For the first time, work stress will be included in public mental health monitoring. | Source: Thanh Nien
Vietnam’s Ministry of Health is seeking public feedback on a draft circular, which, for the first time, proposes placing factors such as chronic stress, work pressure and academic pressure under community-based mental health monitoring.
The proposal introduces mental health surveillance as a new component of the Law on Disease Prevention. This act reflects a shift from treating mental illness to preventing it, extending monitoring to include high-risk individuals — not just diagnosed patients — to allow earlier intervention for conditions such as depression and anxiety.
Only 10% of mental health patients have access to formal treatment
According to the Ministry of Health, patients with common mental disorders in Vietnam account for 14.9% of the population (approximately 15 million people). However, only about 10% of those have access to formal treatment.

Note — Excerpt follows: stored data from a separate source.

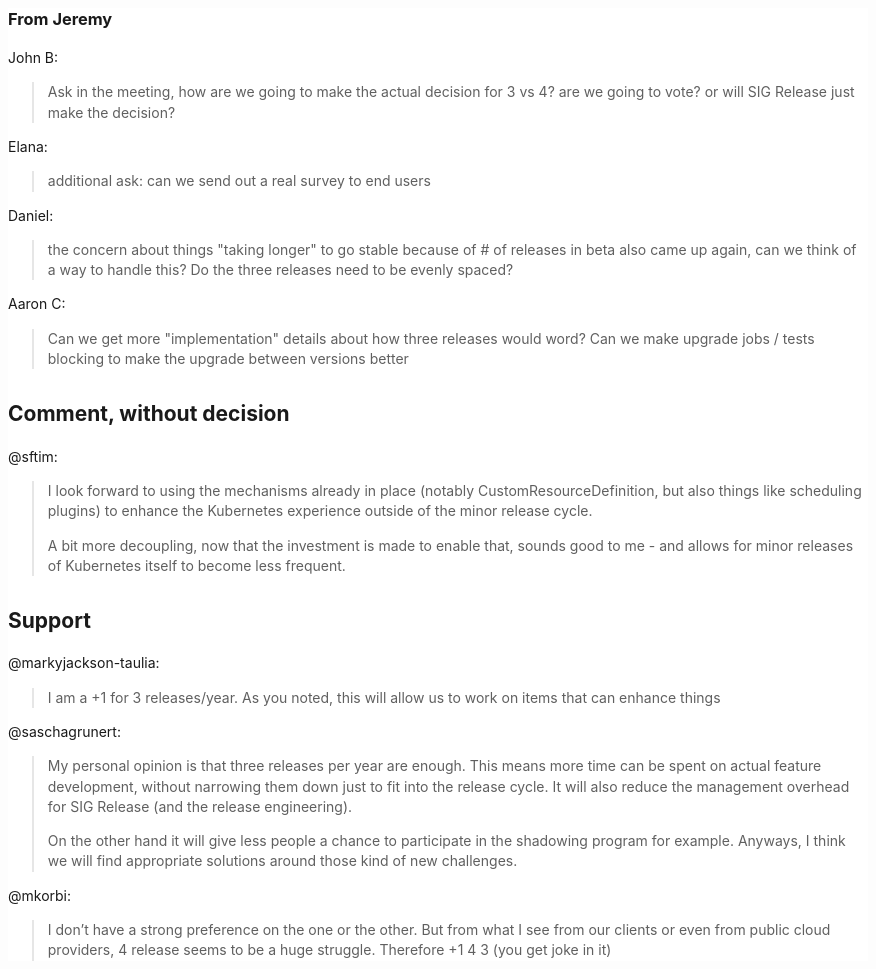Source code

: ### From Jeremy

John B:

> Ask in the meeting, how are we going to make the actual decision for 3 vs 4?
> are we going to vote? or will SIG Release just make the decision?

Elana:

> additional ask: can we send out a real survey to end users

Daniel:

> the concern about things "taking longer" to go stable because of # of releases in beta also came up again, can we think of a way to handle this?
> Do the three releases need to be evenly spaced?

Aaron C:

> Can we get more "implementation" details about how three releases would word?
> Can we make upgrade jobs / tests blocking to make the upgrade between versions better

## Comment, without decision

@sftim:

> I look forward to using the mechanisms already in place (notably CustomResourceDefinition, but also things like scheduling plugins) to enhance the Kubernetes experience outside of the minor release cycle.
>
> A bit more decoupling, now that the investment is made to enable that, sounds good to me - and allows for minor releases of Kubernetes itself to become less frequent.

## Support

@markyjackson-taulia:

> I am a +1 for 3 releases/year. As you noted, this will allow us to work on items that can enhance things

@saschagrunert:

> My personal opinion is that three releases per year are enough. This means more time can be spent on actual feature development, without narrowing them down just to fit into the release cycle. It will also reduce the management overhead for SIG Release (and the release engineering).
>
> On the other hand it will give less people a chance to participate in the shadowing program for example. Anyways, I think we will find appropriate solutions around those kind of new challenges.

@mkorbi:

> I don’t have a strong preference on the one or the other. But from what I
> see from our clients or even from public cloud providers, 4 release seems
> to be a huge struggle.
> Therefore
> +1 4 3 (you get joke in it)
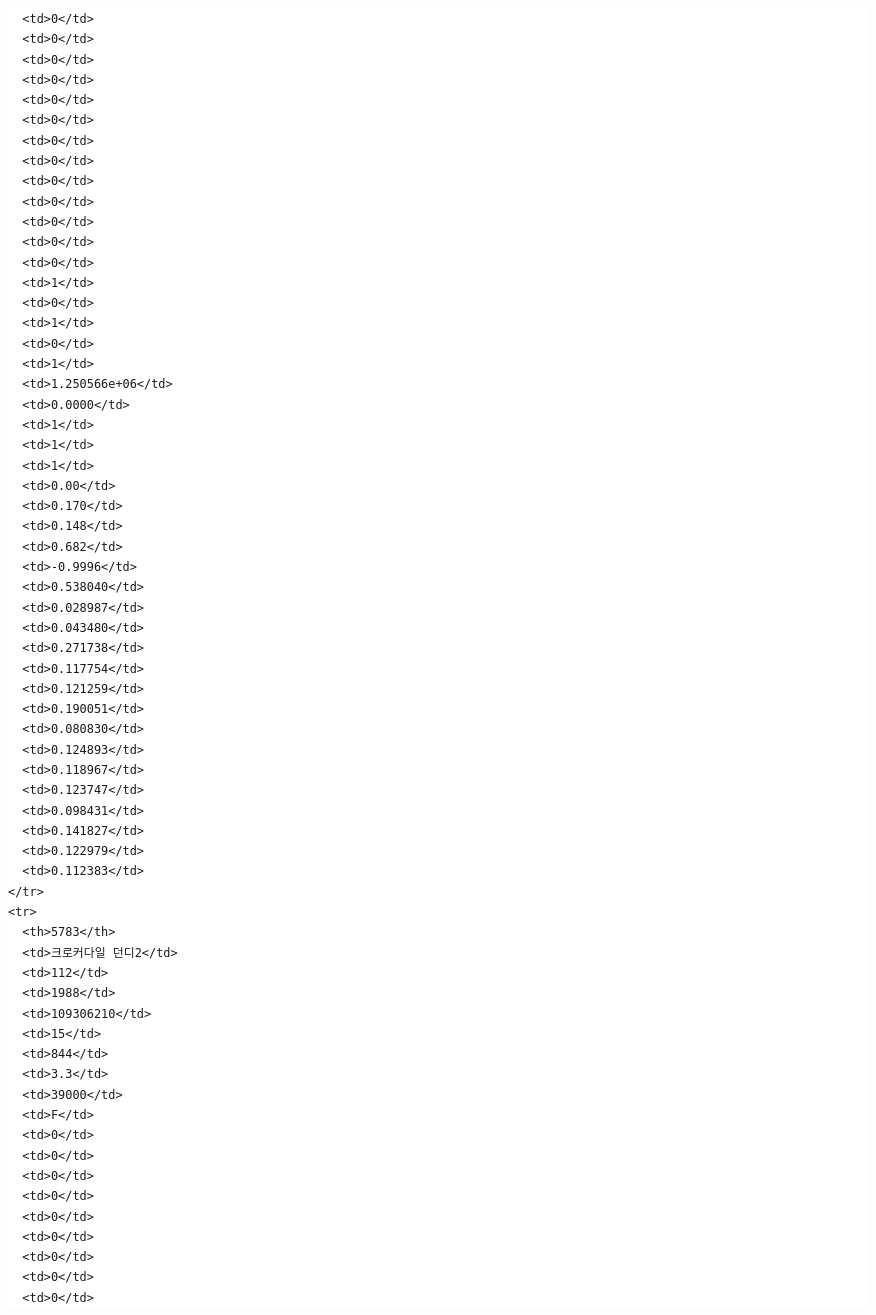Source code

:       <td>0</td>
      <td>0</td>
      <td>0</td>
      <td>0</td>
      <td>0</td>
      <td>0</td>
      <td>0</td>
      <td>0</td>
      <td>0</td>
      <td>0</td>
      <td>0</td>
      <td>0</td>
      <td>0</td>
      <td>1</td>
      <td>0</td>
      <td>1</td>
      <td>0</td>
      <td>1</td>
      <td>1.250566e+06</td>
      <td>0.0000</td>
      <td>1</td>
      <td>1</td>
      <td>1</td>
      <td>0.00</td>
      <td>0.170</td>
      <td>0.148</td>
      <td>0.682</td>
      <td>-0.9996</td>
      <td>0.538040</td>
      <td>0.028987</td>
      <td>0.043480</td>
      <td>0.271738</td>
      <td>0.117754</td>
      <td>0.121259</td>
      <td>0.190051</td>
      <td>0.080830</td>
      <td>0.124893</td>
      <td>0.118967</td>
      <td>0.123747</td>
      <td>0.098431</td>
      <td>0.141827</td>
      <td>0.122979</td>
      <td>0.112383</td>
    </tr>
    <tr>
      <th>5783</th>
      <td>크로커다일 던디2</td>
      <td>112</td>
      <td>1988</td>
      <td>109306210</td>
      <td>15</td>
      <td>844</td>
      <td>3.3</td>
      <td>39000</td>
      <td>F</td>
      <td>0</td>
      <td>0</td>
      <td>0</td>
      <td>0</td>
      <td>0</td>
      <td>0</td>
      <td>0</td>
      <td>0</td>
      <td>0</td>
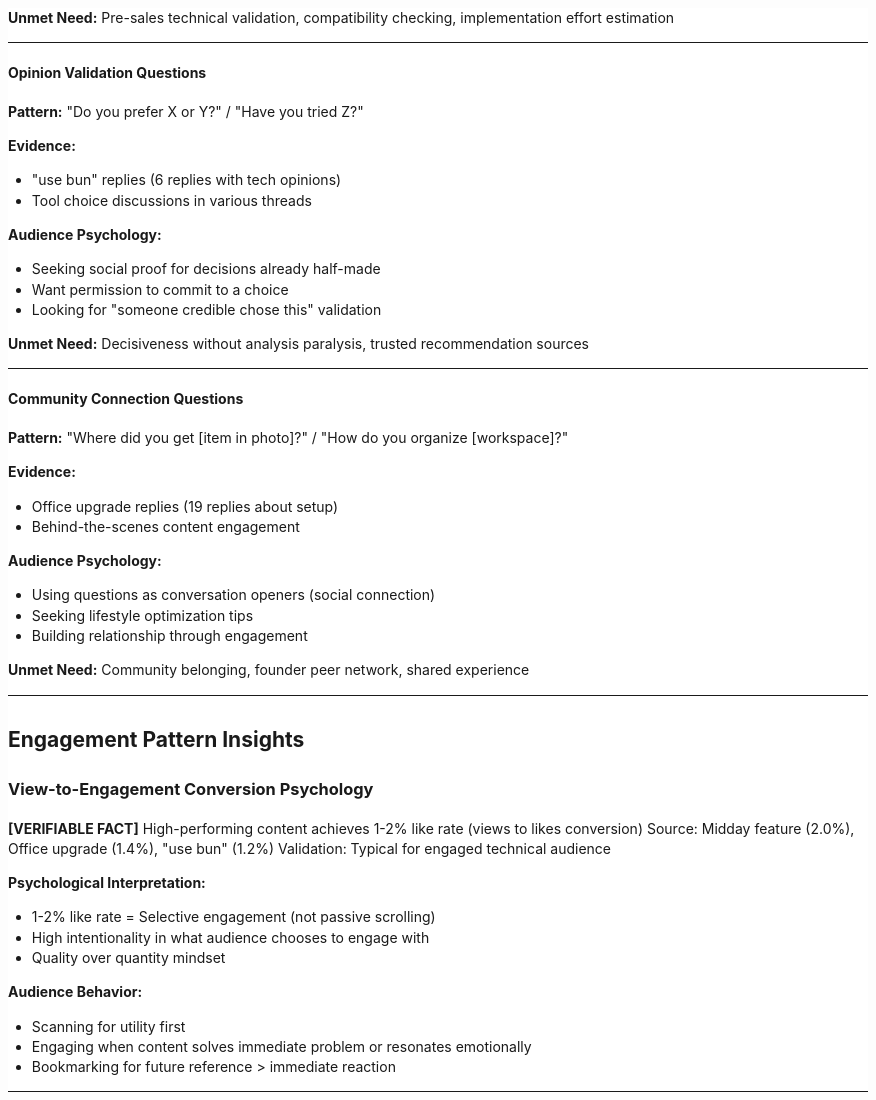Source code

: **Unmet Need:** Pre-sales technical validation, compatibility checking, implementation effort estimation

---

#### Opinion Validation Questions
**Pattern:** "Do you prefer X or Y?" / "Have you tried Z?"

**Evidence:**
- "use bun" replies (6 replies with tech opinions)
- Tool choice discussions in various threads

**Audience Psychology:**
- Seeking social proof for decisions already half-made
- Want permission to commit to a choice
- Looking for "someone credible chose this" validation

**Unmet Need:** Decisiveness without analysis paralysis, trusted recommendation sources

---

#### Community Connection Questions
**Pattern:** "Where did you get [item in photo]?" / "How do you organize [workspace]?"

**Evidence:**
- Office upgrade replies (19 replies about setup)
- Behind-the-scenes content engagement

**Audience Psychology:**
- Using questions as conversation openers (social connection)
- Seeking lifestyle optimization tips
- Building relationship through engagement

**Unmet Need:** Community belonging, founder peer network, shared experience

---

## Engagement Pattern Insights

### View-to-Engagement Conversion Psychology

**[VERIFIABLE FACT]**
High-performing content achieves 1-2% like rate (views to likes conversion)
Source: Midday feature (2.0%), Office upgrade (1.4%), "use bun" (1.2%)
Validation: Typical for engaged technical audience

**Psychological Interpretation:**
- 1-2% like rate = Selective engagement (not passive scrolling)
- High intentionality in what audience chooses to engage with
- Quality over quantity mindset

**Audience Behavior:**
- Scanning for utility first
- Engaging when content solves immediate problem or resonates emotionally
- Bookmarking for future reference > immediate reaction

---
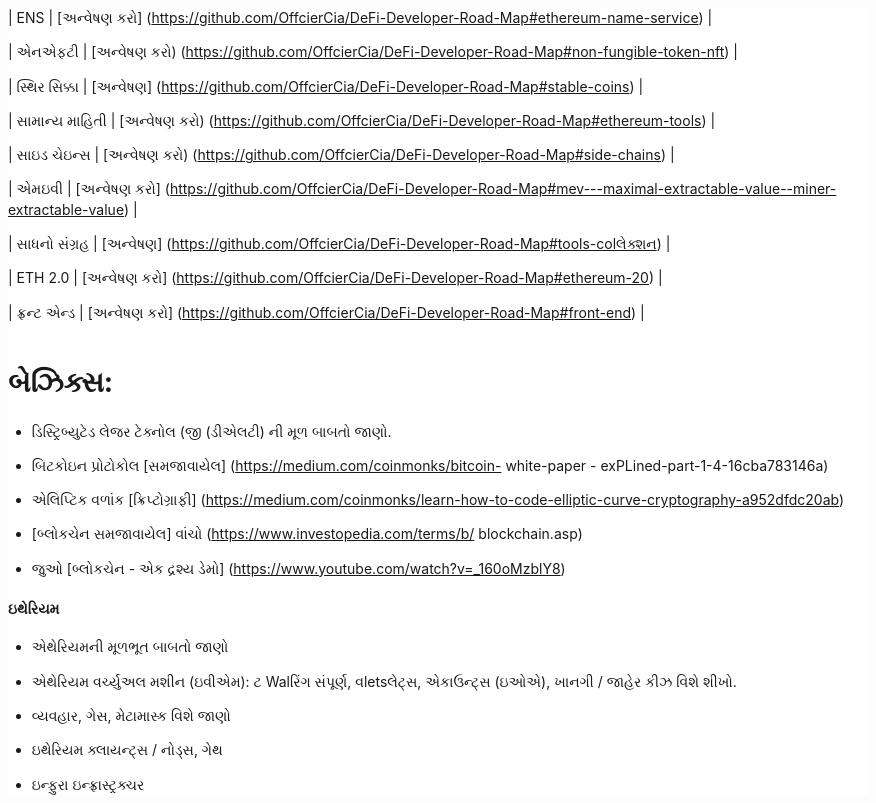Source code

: | ENS | [અન્વેષણ કરો] (https://github.com/OffcierCia/DeFi-Developer-Road-Map#ethereum-name-service) |

| એનએફટી | [અન્વેષણ કરો) (https://github.com/OffcierCia/DeFi-Developer-Road-Map#non-fungible-token-nft) |

| સ્થિર સિક્કા | [અન્વેષણ] (https://github.com/OffcierCia/DeFi-Developer-Road-Map#stable-coins) |

| સામાન્ય માહિતી | [અન્વેષણ કરો) (https://github.com/OffcierCia/DeFi-Developer-Road-Map#ethereum-tools) |

| સાઇડ ચેઇન્સ | [અન્વેષણ કરો) (https://github.com/OffcierCia/DeFi-Developer-Road-Map#side-chains) |

| એમઇવી | [અન્વેષણ કરો] (https://github.com/OffcierCia/DeFi-Developer-Road-Map#mev---maximal-extractable-value--miner-extractable-value) |

| સાધનો સંગ્રહ | [અન્વેષણ] (https://github.com/OffcierCia/DeFi-Developer-Road-Map#tools-colલેક્શન) |

| ETH 2.0 | [અન્વેષણ કરો] (https://github.com/OffcierCia/DeFi-Developer-Road-Map#ethereum-20) |

| ફ્રન્ટ એન્ડ | [અન્વેષણ કરો] (https://github.com/OffcierCia/DeFi-Developer-Road-Map#front-end) |

 

 

# બેઝિક્સ:

 

 

- ડિસ્ટ્રિબ્યુટેડ લેજર ટેક્નોલ (જી (ડીએલટી) ની મૂળ બાબતો જાણો.  

- બિટકોઇન પ્રોટોકોલ [સમજાવાયેલ] (https://medium.com/coinmonks/bitcoin- white-paper - exPLined-part-1-4-16cba783146a)  

- એલિપ્ટિક વળાંક [ક્રિપ્ટોગ્રાફી] (https://medium.com/coinmonks/learn-how-to-code-elliptic-curve-cryptography-a952dfdc20ab)  

- [બ્લોકચેન સમજાવાયેલ] વાંચો (https://www.investopedia.com/terms/b/ blockchain.asp)  

- જુઓ [બ્લોકચેન - એક દ્રશ્ય ડેમો] (https://www.youtube.com/watch?v=_160oMzblY8)  

 

#### ઇથેરિયમ

 

- એથેરિયમની મૂળભૂત બાબતો જાણો  

- એથેરિયમ વર્ચ્યુઅલ મશીન (ઇવીએમ): ટ Walરિંગ સંપૂર્ણ, વletsલેટ્સ, એકાઉન્ટ્સ (ઇઓએ), ખાનગી / જાહેર કીઝ વિશે શીખો.  

- વ્યવહાર, ગેસ, મેટામાસ્ક વિશે જાણો  

- ઇથેરિયમ ક્લાયન્ટ્સ / નોડ્સ, ગેથ  

- ઇન્ફુરા ઇન્ફ્રાસ્ટ્રક્ચર  

 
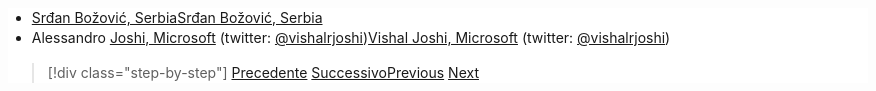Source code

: - [<span data-ttu-id="a19be-201">Srđan Božović, Serbia</span><span class="sxs-lookup"><span data-stu-id="a19be-201">Srđan Božović, Serbia</span></span>](http://msforge.net/blogs/zmajcek/)
- <span data-ttu-id="a19be-202">Alessandro [Joshi, Microsoft](http://vishaljoshi.blogspot.com/) (twitter: [@vishalrjoshi](http://twitter.com/vishalrjoshi))</span><span class="sxs-lookup"><span data-stu-id="a19be-202">[Vishal Joshi, Microsoft](http://vishaljoshi.blogspot.com/) (twitter: [@vishalrjoshi](http://twitter.com/vishalrjoshi))</span></span>

> [!div class="step-by-step"]
> <span data-ttu-id="a19be-203">[Precedente](deployment-to-a-hosting-provider-migrating-to-sql-server-10-of-12.md)
> [Successivo](deployment-to-a-hosting-provider-creating-and-installing-deployment-packages-12-of-12.md)</span><span class="sxs-lookup"><span data-stu-id="a19be-203">[Previous](deployment-to-a-hosting-provider-migrating-to-sql-server-10-of-12.md)
[Next](deployment-to-a-hosting-provider-creating-and-installing-deployment-packages-12-of-12.md)</span></span>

For most Vietnamese, mental health care remains out of reach. Mental health services for conditions such as depression and anxiety are mostly offered at central and provincial hospitals, while local hospitals mostly just receive schizophrenia or epilepsy - conditions that only affected 0.5% of the total patients in need of mental healthcare.
But even where care exists, it is uneven. Treatment remains heavily medication-driven, with psychotherapy and counselling still limited in availability. As of 2023, the country had just 143 clinical psychologists and psychotherapists nationwide. Clinical psychology services are also not yet formally covered by health insurance.
At the same time, the majority of Vietnamese have low mental health literacy. A 2024 study on 1077 Vietnamese participants living in Hanoi found that: only 18% of respondents recognised the need to seek professional help for mental health conditions such as depression or schizophrenia. Most others, instead, believed the solution was simply like getting rest, going out, or spending time with family.
Mental health as one of the national priorities
While mental health has been part of Vietnam’s health agenda for years, it was only after 2023, when mental health cases surged after COVID-19, that it began to emerge as a national priority.
Since 2023, the Ministry of Health has rolled out initiatives aimed at strengthening prevention, early detection and community-based management, including a national project integrating mental health into primary healthcare. By that, mental health is no longer treated solely as a specialised psychiatric concern, but increasingly as a national public health issue.
On March 5, 2026, the Ministry of Health published a draft circular detailing several provisions of the Law on Disease Prevention, expanding both the scope and target groups of mental health monitoring.
Under the draft, three groups will be placed under surveillance: individuals diagnosed with mental disorders, fatalities linked to mental disorders, and people considered at risk.
Four key groups of risk factors for mental disorders are identified as:
- Biological and genetic factors: family history of mental illness, brain injuries, chronic diseases, and vulnerable life stages such as puberty, postpartum, and ageing.
- Psychological factors: prolonged stress, trauma (e.g. bereavement, divorce, unemployment), personality traits, poor coping skills, and prior suicidal thoughts or behaviours.
- Social factors: isolation, lack of support, stigma and discrimination, unsafe environments, and substance abuse.
- Other factors: notably sustained pressure related to education, work, and financial stress.
The lack of readiness for the emerging policy
The proposal and the Ministry of Health’s efforts since 2023 signal a shift in how mental health is prioritised. Yet these efforts raise a practical question: how far can policy go when the system it relies on remains constrained?
Vietnam’s Psychiatry Clinic Market Report (2024), surveyed major psychiatric wards and hospitals nationwide, found that Vietnam faces a critical shortage of mental health professionals, with just 0.3 psychiatrists per 100,000 people—far below the global average of 9.0. This shortage is exacerbated by a lack of training programs, with only 250 new graduates entering the field annually. The Ministry of Health aims to increase this number to 600 by 2025, but immediate gaps in service provision remain a pressing challenge.
At the same time, stigma continues to limit demand for care. The 2024 report also pointed out 65% of individuals reluctant to seek help due to societal perceptions. This is reflected in patient experiences: study on schizophrenia in Vietnam found that schizophrenia patients often feel being perceived as less competent (63%), being seen negatively (58%), or avoided by others (53%), often leading them to conceal their condition.
Taken together, these constraints suggest that while policy is expanding the scope of mental health monitoring, the system and society may not yet be ready to respond.
By expanding what counts as mental health risk, Vietnam is raising a deeper question: whether the country is ready to respond. Whether this shift can translate into meaningful care will depend not only on policy but on how quickly their system and society can catch up.